More examples of what you can find when you dig through the tons of data we throw off each day:
The New York Times recently published an interesting piece about how researchers are trawling through the millions of data points on online dating sites to better understand, well, love. As the piece notes, people will tell you one thing – but how they actually behave is far more interesting. Not to mention far more authentic.
Andrew T. Fiore, a data scientist at Facebook and a former visiting assistant professor at Michigan State University, said that unlike laboratory studies, “online dating provides an ecologically valid or true-to-life context for examining the risks, uncertainties and rewards of initiating real relationships with real people at an unprecedented scale.”
“As more and more of life happens online, it’s less and less the case that online is a vacuum,” he added. “It is life.”
And that’s the point about mining “data exhaust,” broadly. There’s lots of information we don’t intend to tell researchers, but digital trails are the byproduct of modern living – and because it’s digitized, it’s that much easier to obtain and analyze.
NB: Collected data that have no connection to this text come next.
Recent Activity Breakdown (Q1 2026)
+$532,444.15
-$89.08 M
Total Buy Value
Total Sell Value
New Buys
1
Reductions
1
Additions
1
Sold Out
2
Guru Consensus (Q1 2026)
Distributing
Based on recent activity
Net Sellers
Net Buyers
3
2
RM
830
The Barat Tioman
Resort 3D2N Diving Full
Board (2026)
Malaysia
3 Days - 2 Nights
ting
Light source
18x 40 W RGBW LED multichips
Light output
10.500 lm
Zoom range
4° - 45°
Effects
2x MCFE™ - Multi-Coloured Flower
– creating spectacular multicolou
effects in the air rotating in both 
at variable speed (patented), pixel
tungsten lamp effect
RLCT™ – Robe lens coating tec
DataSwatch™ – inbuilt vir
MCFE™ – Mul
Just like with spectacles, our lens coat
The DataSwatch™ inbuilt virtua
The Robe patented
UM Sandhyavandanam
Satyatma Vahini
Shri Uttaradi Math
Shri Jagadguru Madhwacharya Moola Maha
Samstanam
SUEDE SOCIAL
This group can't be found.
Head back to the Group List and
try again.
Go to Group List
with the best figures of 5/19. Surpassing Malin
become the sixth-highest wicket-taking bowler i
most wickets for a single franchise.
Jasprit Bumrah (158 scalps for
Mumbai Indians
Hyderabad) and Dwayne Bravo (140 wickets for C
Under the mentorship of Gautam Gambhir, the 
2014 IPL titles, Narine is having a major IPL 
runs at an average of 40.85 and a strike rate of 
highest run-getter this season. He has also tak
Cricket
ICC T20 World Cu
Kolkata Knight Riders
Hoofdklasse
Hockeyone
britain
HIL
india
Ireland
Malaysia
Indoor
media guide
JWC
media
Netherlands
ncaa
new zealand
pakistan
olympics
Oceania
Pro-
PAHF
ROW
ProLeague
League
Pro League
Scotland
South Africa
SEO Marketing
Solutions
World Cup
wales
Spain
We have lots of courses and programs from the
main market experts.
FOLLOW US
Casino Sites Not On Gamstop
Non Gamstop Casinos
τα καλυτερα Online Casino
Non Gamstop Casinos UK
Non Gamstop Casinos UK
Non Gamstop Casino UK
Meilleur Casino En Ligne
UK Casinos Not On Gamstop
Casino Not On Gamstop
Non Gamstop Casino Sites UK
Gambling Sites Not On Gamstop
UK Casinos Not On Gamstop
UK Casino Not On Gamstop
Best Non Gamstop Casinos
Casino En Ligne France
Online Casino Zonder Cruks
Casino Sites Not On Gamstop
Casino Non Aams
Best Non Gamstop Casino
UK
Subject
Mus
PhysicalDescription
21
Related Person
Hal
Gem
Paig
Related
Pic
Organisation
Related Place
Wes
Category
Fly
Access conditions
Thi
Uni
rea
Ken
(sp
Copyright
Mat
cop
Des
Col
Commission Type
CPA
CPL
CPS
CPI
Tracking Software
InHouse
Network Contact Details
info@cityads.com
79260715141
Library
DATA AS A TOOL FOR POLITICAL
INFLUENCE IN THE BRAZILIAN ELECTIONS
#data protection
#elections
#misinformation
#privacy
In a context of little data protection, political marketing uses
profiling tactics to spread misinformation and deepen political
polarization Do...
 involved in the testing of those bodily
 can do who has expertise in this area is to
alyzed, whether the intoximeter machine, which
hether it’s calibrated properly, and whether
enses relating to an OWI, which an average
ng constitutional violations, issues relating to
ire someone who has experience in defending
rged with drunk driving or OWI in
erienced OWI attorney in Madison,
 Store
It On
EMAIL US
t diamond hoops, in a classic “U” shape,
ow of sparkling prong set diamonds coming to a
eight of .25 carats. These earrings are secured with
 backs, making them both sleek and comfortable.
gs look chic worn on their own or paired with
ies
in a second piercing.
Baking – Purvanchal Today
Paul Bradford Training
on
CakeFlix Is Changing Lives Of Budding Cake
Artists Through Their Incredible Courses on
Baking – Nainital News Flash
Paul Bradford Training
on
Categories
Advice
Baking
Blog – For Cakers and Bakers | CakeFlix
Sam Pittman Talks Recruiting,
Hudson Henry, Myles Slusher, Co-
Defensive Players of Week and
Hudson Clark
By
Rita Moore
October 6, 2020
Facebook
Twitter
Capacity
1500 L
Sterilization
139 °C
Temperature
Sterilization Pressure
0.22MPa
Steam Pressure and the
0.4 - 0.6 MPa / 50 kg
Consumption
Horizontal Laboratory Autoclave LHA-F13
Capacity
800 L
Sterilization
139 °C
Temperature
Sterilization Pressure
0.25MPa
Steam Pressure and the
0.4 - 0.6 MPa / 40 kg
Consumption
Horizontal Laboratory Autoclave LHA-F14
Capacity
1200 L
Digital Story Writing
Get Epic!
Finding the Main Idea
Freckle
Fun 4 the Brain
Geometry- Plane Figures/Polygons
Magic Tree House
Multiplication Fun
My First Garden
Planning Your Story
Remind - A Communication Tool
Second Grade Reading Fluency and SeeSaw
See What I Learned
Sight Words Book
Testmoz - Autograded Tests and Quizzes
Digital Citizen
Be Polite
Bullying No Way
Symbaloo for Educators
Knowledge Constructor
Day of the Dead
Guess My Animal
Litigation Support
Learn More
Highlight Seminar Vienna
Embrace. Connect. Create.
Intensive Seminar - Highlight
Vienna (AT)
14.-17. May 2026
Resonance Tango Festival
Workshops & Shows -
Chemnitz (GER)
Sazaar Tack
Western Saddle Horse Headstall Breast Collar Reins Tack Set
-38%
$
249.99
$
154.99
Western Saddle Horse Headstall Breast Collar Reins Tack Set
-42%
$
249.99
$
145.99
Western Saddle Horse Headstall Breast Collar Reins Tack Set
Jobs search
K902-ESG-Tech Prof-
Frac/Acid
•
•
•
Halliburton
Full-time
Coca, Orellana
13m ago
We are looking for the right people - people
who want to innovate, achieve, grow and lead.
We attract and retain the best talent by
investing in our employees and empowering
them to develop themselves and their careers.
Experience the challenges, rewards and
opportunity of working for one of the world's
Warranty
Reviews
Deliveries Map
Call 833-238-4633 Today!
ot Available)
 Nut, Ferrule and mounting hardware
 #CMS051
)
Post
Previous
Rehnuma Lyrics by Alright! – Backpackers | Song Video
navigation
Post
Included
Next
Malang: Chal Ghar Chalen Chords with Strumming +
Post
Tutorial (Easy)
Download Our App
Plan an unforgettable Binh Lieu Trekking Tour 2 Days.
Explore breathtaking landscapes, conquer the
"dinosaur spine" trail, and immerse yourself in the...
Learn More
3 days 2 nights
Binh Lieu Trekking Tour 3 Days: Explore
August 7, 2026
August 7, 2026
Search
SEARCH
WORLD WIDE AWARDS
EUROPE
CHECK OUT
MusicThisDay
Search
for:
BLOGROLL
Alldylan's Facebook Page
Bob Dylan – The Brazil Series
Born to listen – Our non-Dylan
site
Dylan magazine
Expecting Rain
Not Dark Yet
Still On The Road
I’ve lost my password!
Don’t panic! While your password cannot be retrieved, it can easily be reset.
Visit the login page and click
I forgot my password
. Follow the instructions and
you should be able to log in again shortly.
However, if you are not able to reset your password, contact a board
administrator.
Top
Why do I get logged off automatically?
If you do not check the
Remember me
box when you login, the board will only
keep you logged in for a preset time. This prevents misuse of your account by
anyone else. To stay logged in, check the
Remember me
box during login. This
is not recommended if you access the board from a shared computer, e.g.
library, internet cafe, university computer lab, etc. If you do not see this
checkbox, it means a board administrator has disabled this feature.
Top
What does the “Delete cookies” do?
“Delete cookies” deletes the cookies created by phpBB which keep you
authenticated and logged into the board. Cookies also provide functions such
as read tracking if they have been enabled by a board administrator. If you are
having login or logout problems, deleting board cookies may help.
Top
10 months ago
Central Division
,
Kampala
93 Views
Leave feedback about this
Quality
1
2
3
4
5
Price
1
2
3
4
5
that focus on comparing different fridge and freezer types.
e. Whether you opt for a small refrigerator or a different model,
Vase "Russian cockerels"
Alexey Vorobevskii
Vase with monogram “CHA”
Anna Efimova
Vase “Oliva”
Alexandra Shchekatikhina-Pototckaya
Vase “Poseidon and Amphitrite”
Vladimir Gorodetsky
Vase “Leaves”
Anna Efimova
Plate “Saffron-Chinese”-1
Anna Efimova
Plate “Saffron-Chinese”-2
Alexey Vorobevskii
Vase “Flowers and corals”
Researchers of online dating information, for example, how figured out what daters are more likely to lie about, what kind of men women are really looking for (and vice versa) and how often someone will date outside their race. And much more.
Such deep dives into big data aren’t simply confined to matters of the heart, of course; they can also go into the spine and other parts of the body, as The Wall Street Journal’s great series on Medicare abuse documented last year. Digging through a huge trove of billings data allowed the paper to find anomalies they could dig into, uncovering cases of fraud.
The potential for finding gems in just haystacks of data is clear; but it does need people with skills and a desire to find them.
But a central problem is that Medicare hasn’t fully exploited its most valuable resource: its claims database, a computerized record of every claim submitted and every dollar paid out.
“That’s really the crux of the issue,” said Kimberly Brandt, who led Medicare’s antifraud efforts from 2004 through June of this year. She said the program is “definitely on the right path” to making better use of its database, “but it’s not going to be a flip of the switch or an easy transition.”
And, of course, there’s also the flip side of all that data – often public information – out there and how it can be analyzed to reveal things that perhaps shouldn’t be revealed. Another NYT story shows how smart algorithms can surface information we don’t particularly want surfaced – in this case, the identities of a blogger’s children. It focuses on how Klout, a site that figures out how influential you are on the social web, created a page for a blogger Maggie Leifer McGary’s 13-year-old son simply because she was his Facebook friend.
The Klout kerfuffle is a parable of what can happen when you have an active digital social life. Not only do you leave your own digital footprints everywhere, but you can also drag your online friends with you from site to site, even if they have no interest in going there.
There’s almost certainly a debate coming about how best to regulate or deal with a world where so much can be known about us. Who knows how that discussion will play out, but in the meantime, we’re already living that brave new world.